▶ [WHAT IS NEEDED] In the weekly feed report below, how much wheat did the UK export in the year to May?

▶ [SELECTED TEXT]

Humphrey Feeds weekly feed report - 23rd July

US maize (December futures) increased in price from a low of $5.81/b on 1st July by 20% to $7.00/b this week, mainly driven by the weather and pollination. A Chicago broker (helpfully!) believes maize prices could reach a record $8.75/b if drought persists, but could drop to $4.50/b in ideal weather conditions.

November UK wheat traded +/-£3 around £164 this week. UK wheat has tended to follow maize, but has only managed a 7% rise over the same period to about £166. Probably because the US wheat harvest is currently taking place, so supplies are plentiful. US wheat futures were also dampened by $ strength, as a stronger $ makes wheat less attractive to export; the EU debt problems could also cause less demand for US and $-priced commodities.

Russia and the Ukraine are cheap & cheerful wheat exporters and are mopping up most of the Middle East and North Africa (MENA) trade, which limits export opportunities for the US and EU. The MENA currently imports 22mt wheat per annum (2010 data), of which Egypt imports 10mt, Algeria 6mt and Morocco 4mt. These countries are only about 50% self-sufficient in terms of wheat.

By 2050, MENA will need to import over 50mt. Egypt is taking food security very seriously (for obvious reasons) and taking a chapter out of the nuclear disarmament manual ’Trust but Verify’, Egypt is relocating its grain inspectors from Egypt to Russia, to audit ships and grain quality before loading.

The UK exported 2.5mt wheat in the year to May (2.2mt last year), with some 0.62mt being purchased by the Netherlands, and 0.57mt by Spain. Surprisingly we are getting reports of a much better UK wheat crop than expected. Following the lifting of the grain export embargo on July 1st, Russia has exported 0.87mt of milling wheat (0.34mt last year) in the first 20 days of this month. And yet another pay strike in Argentina, this time by food inspectors, which is delaying 38 ships from leaving port. Soya has done very little all year, except range between $13-14/b, but possibly some excitement next month during the pod-filling stage?

▶ [EXTRACTED MATERIAL]
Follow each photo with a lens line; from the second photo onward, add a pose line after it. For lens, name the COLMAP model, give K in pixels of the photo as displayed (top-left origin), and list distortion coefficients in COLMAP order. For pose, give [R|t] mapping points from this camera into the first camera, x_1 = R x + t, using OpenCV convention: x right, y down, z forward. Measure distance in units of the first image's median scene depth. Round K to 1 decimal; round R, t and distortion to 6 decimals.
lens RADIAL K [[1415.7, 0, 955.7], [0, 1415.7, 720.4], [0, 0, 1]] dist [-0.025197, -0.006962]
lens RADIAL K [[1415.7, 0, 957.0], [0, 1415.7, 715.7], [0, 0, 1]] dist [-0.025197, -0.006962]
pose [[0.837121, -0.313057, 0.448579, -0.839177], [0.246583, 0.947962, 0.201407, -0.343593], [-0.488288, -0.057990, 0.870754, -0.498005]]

* * *

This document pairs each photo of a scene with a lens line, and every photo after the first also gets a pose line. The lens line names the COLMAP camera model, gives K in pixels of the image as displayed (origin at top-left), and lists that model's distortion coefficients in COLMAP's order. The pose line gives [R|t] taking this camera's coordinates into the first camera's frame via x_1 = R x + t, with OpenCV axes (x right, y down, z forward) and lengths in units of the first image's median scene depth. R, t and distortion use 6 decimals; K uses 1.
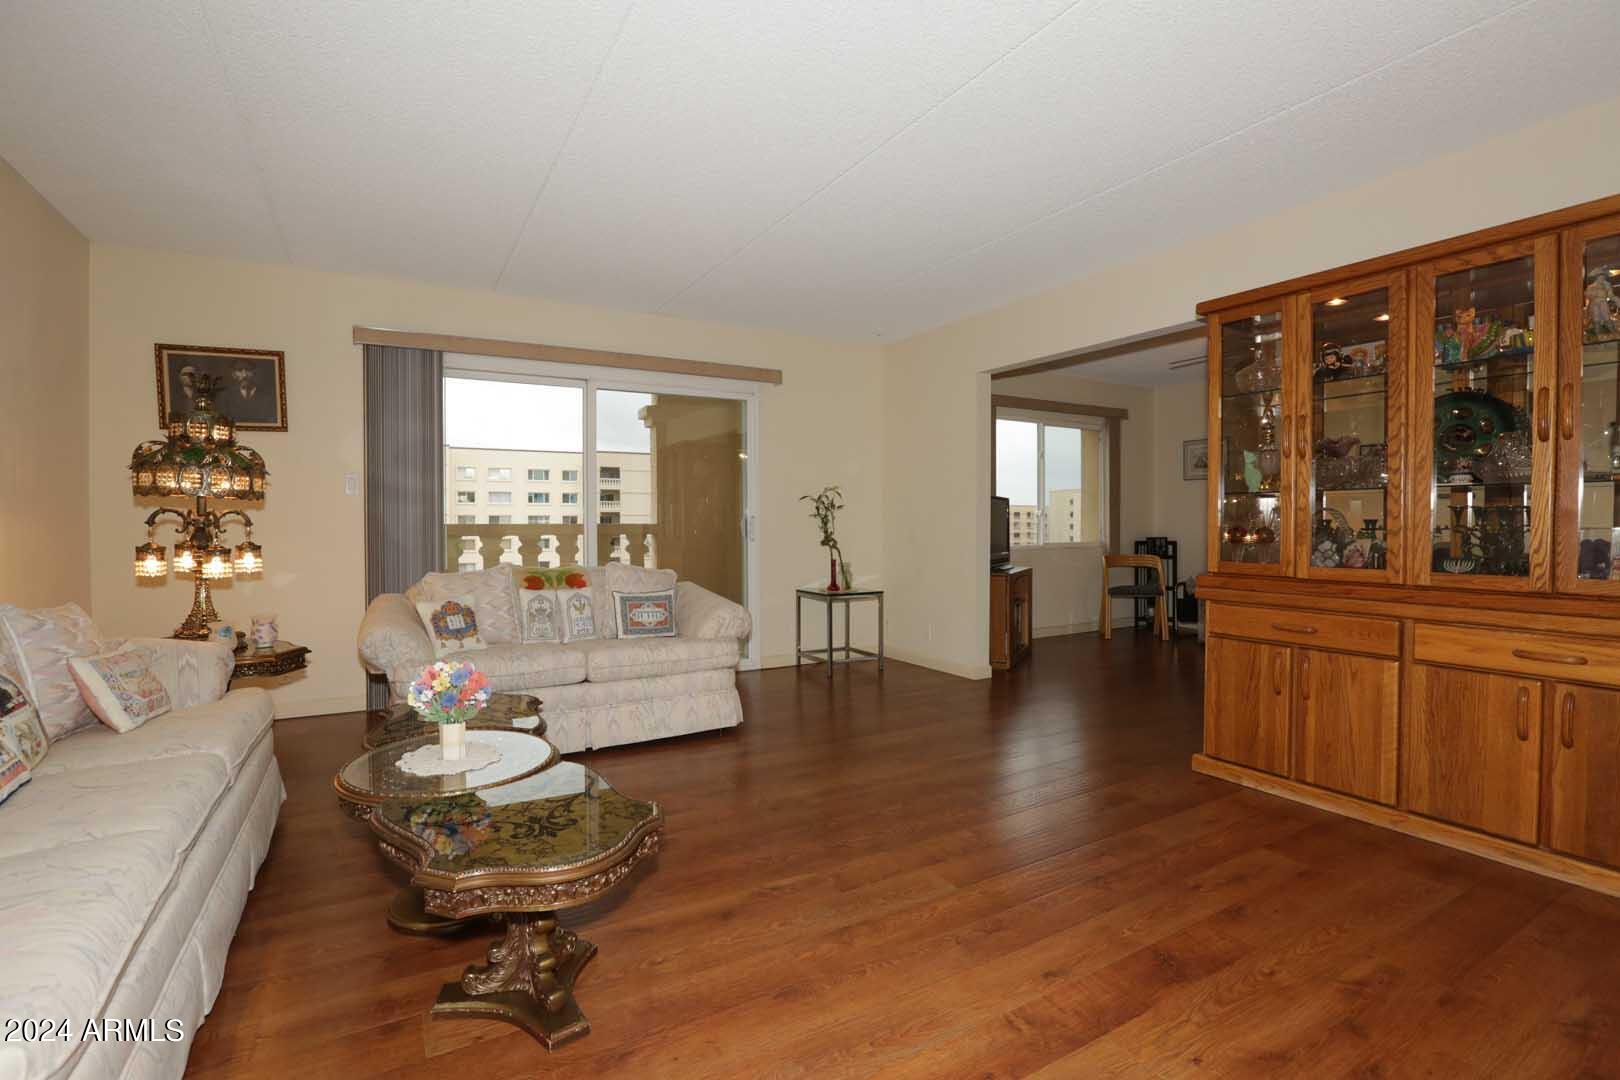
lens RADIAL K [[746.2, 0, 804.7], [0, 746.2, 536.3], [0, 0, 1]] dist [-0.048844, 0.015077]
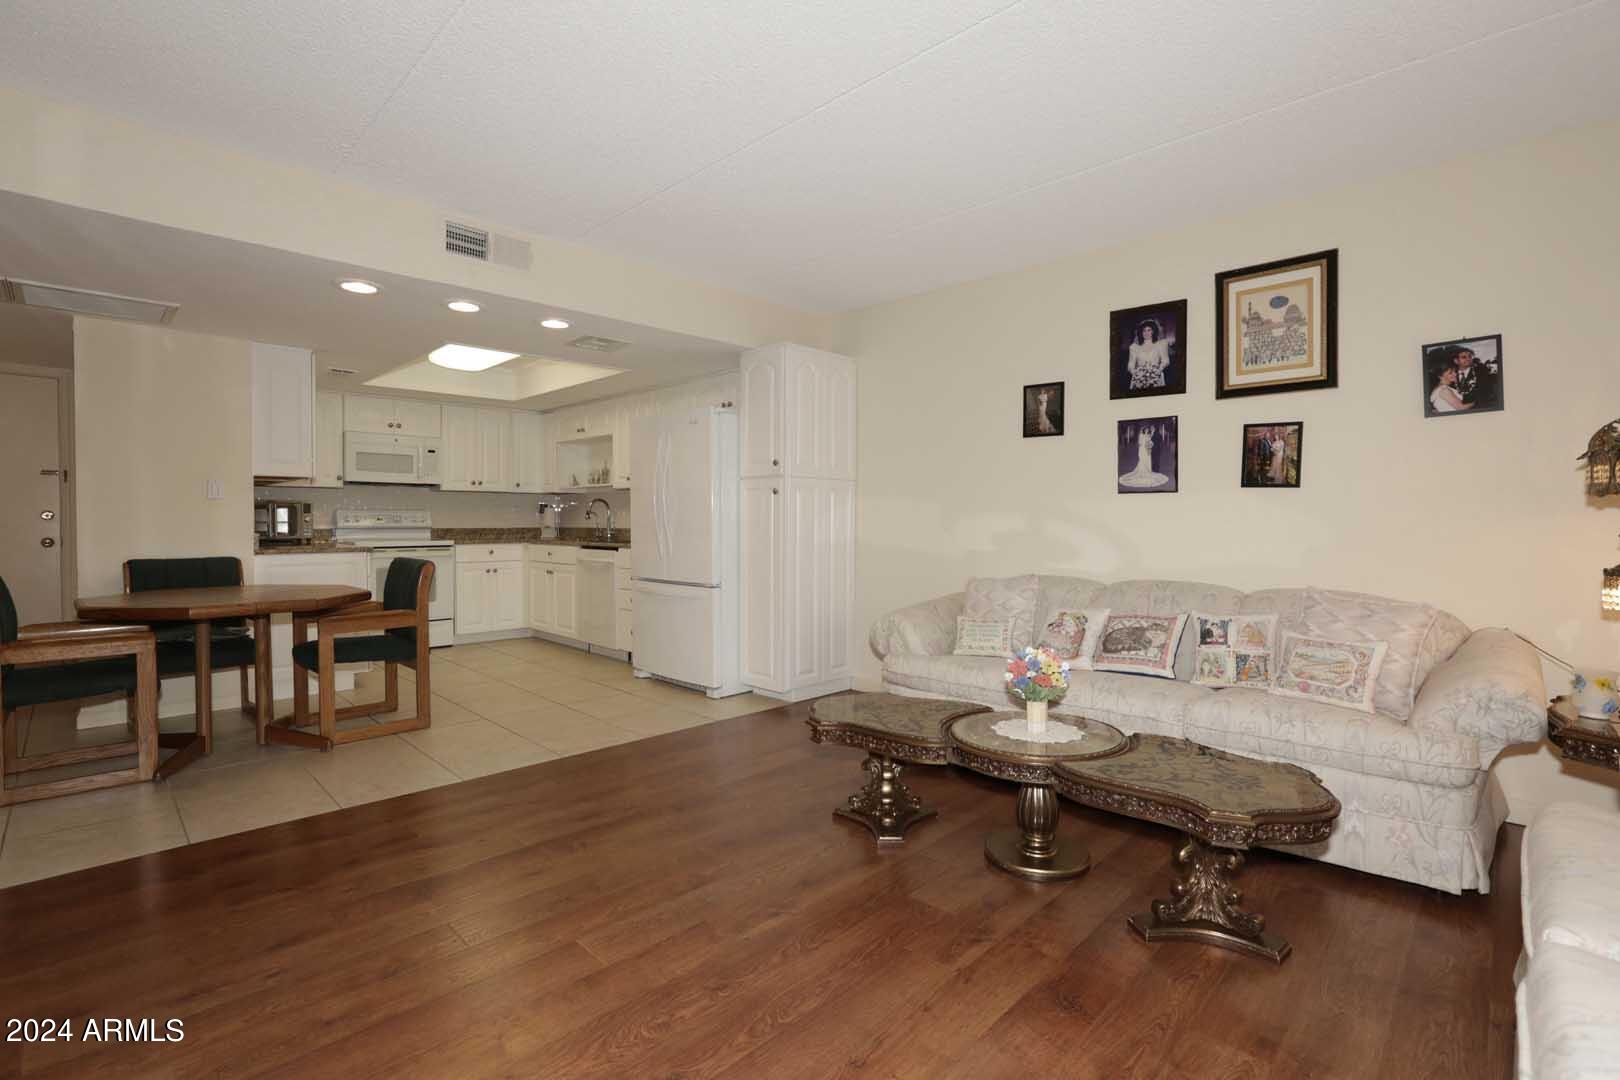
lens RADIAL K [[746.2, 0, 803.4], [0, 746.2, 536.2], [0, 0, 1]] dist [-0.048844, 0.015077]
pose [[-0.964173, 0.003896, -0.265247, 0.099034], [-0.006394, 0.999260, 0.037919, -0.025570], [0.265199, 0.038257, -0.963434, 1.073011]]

--

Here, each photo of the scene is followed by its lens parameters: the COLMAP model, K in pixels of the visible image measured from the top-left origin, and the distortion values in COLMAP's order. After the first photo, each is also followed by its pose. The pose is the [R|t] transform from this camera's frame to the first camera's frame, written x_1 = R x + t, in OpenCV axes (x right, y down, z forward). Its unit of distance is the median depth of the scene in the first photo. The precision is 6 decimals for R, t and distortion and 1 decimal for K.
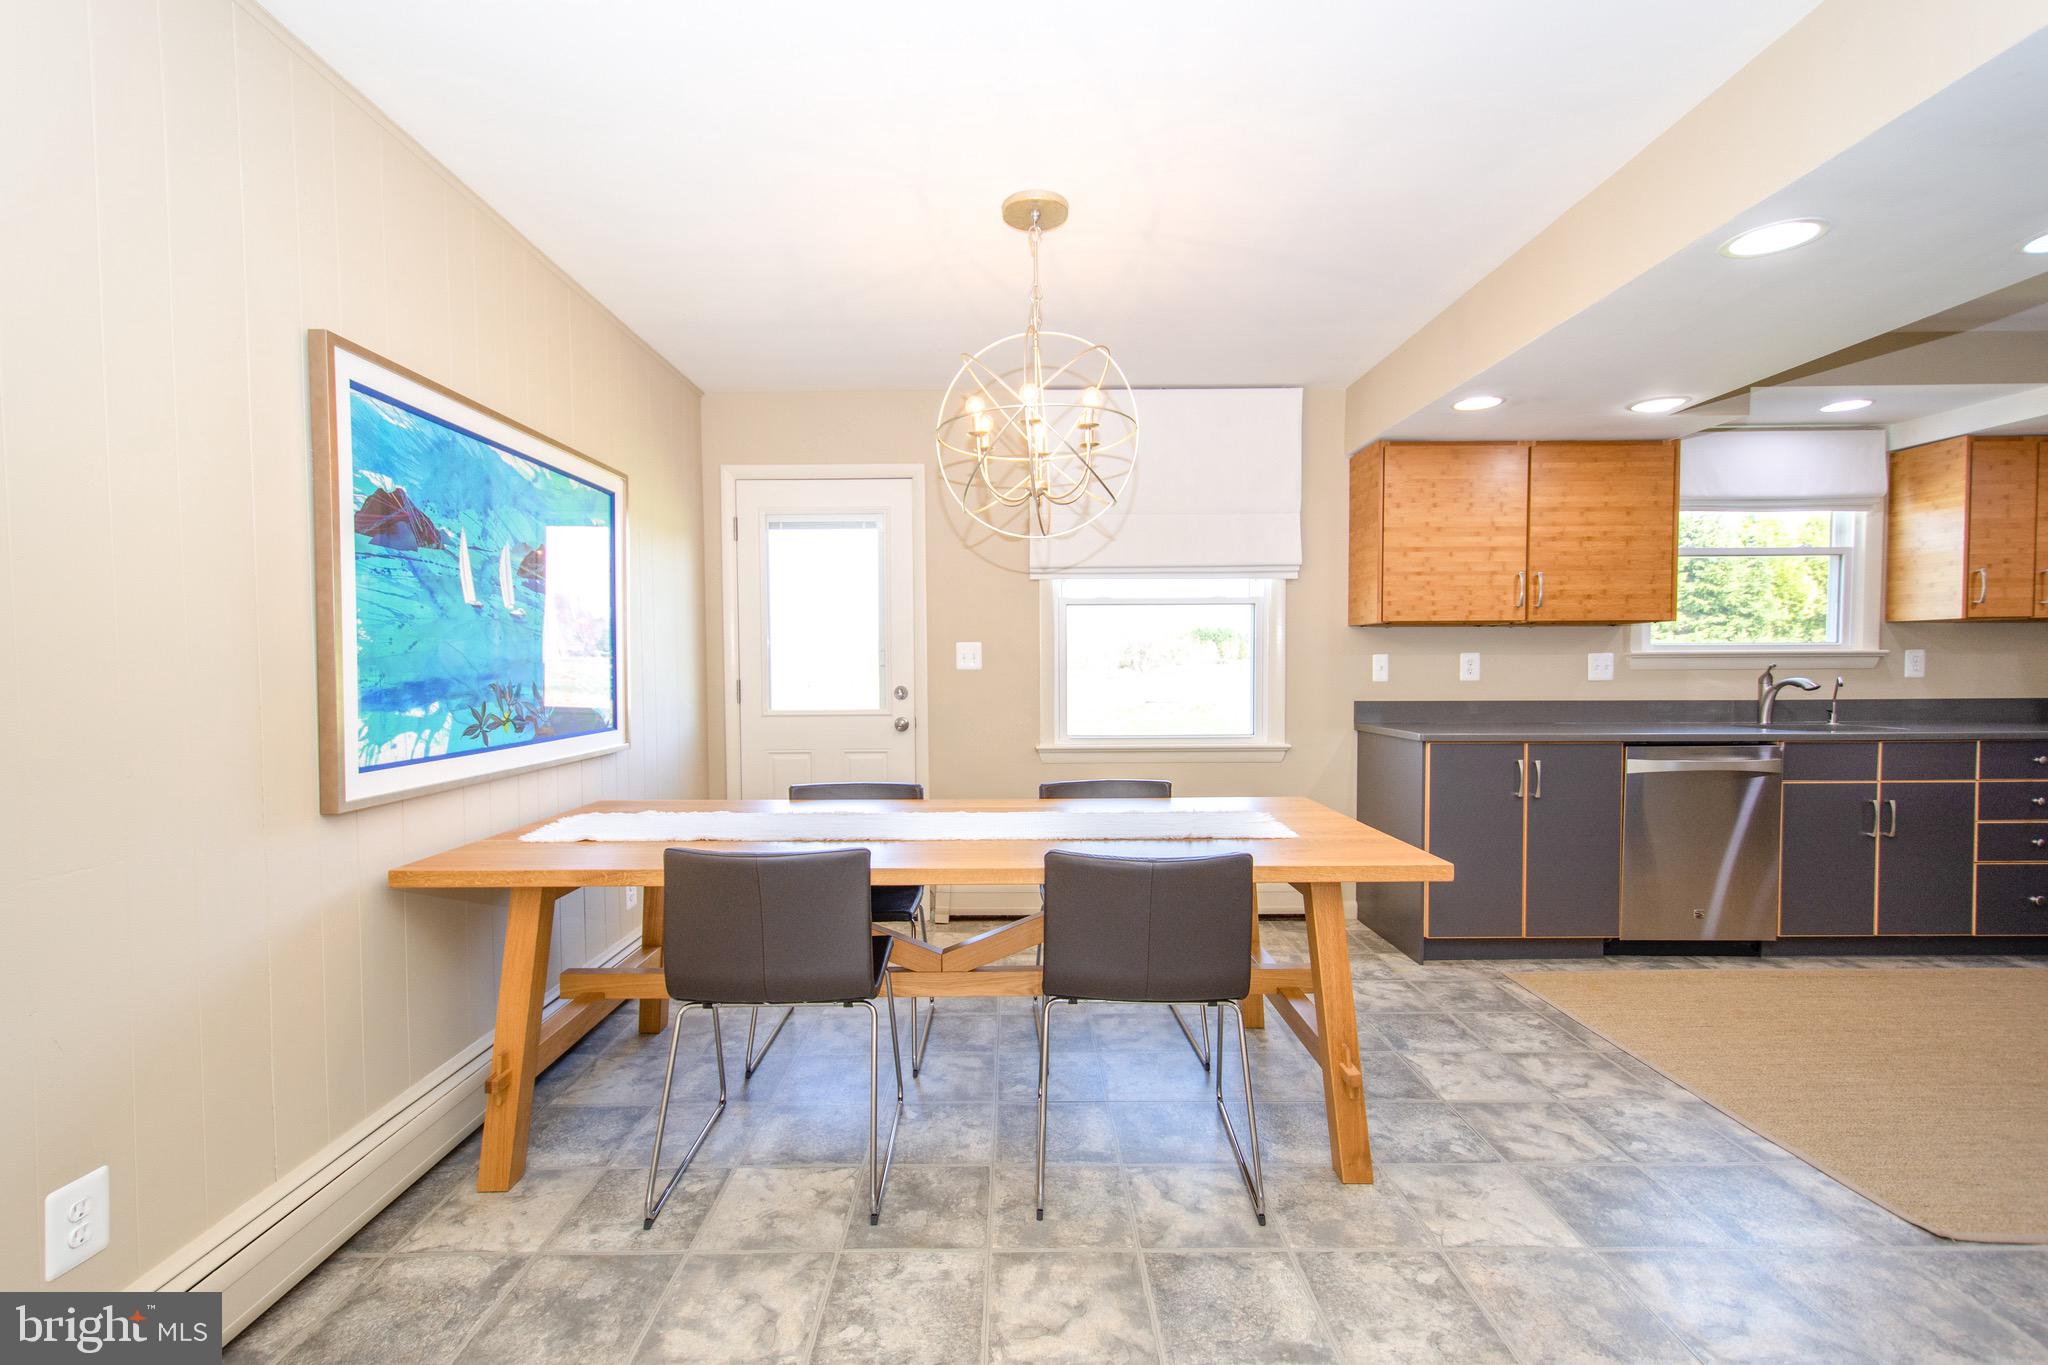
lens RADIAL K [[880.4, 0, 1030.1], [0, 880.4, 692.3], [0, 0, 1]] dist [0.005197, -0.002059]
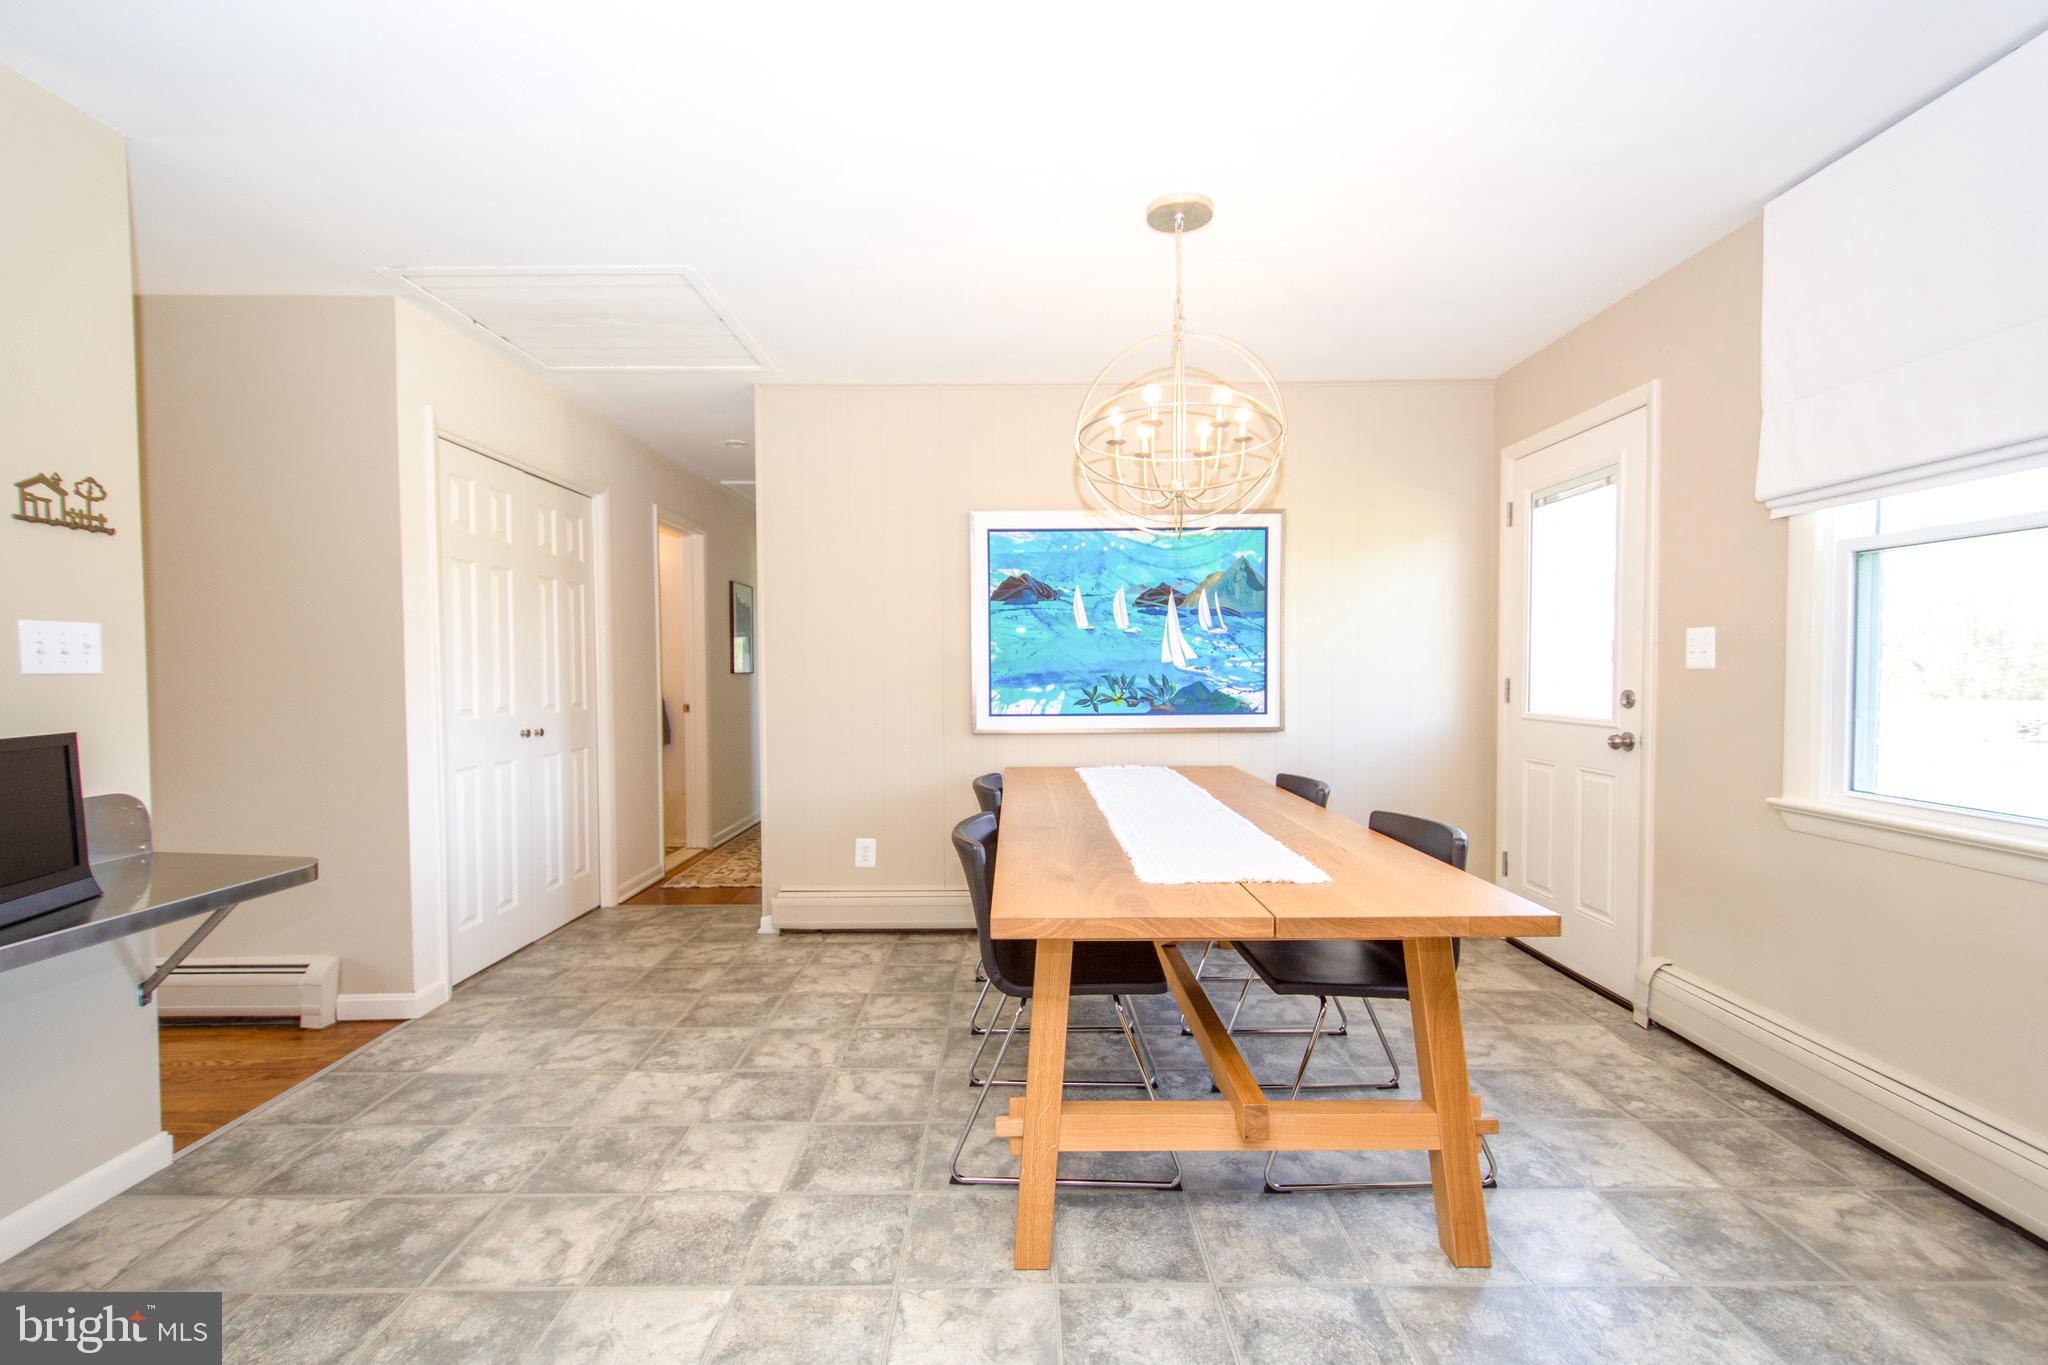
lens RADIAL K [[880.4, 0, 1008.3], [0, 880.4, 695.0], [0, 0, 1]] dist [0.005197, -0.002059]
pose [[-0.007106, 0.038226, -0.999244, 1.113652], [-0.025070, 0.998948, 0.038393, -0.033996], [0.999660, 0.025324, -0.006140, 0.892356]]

▶ [SOLUTION] 2.5mt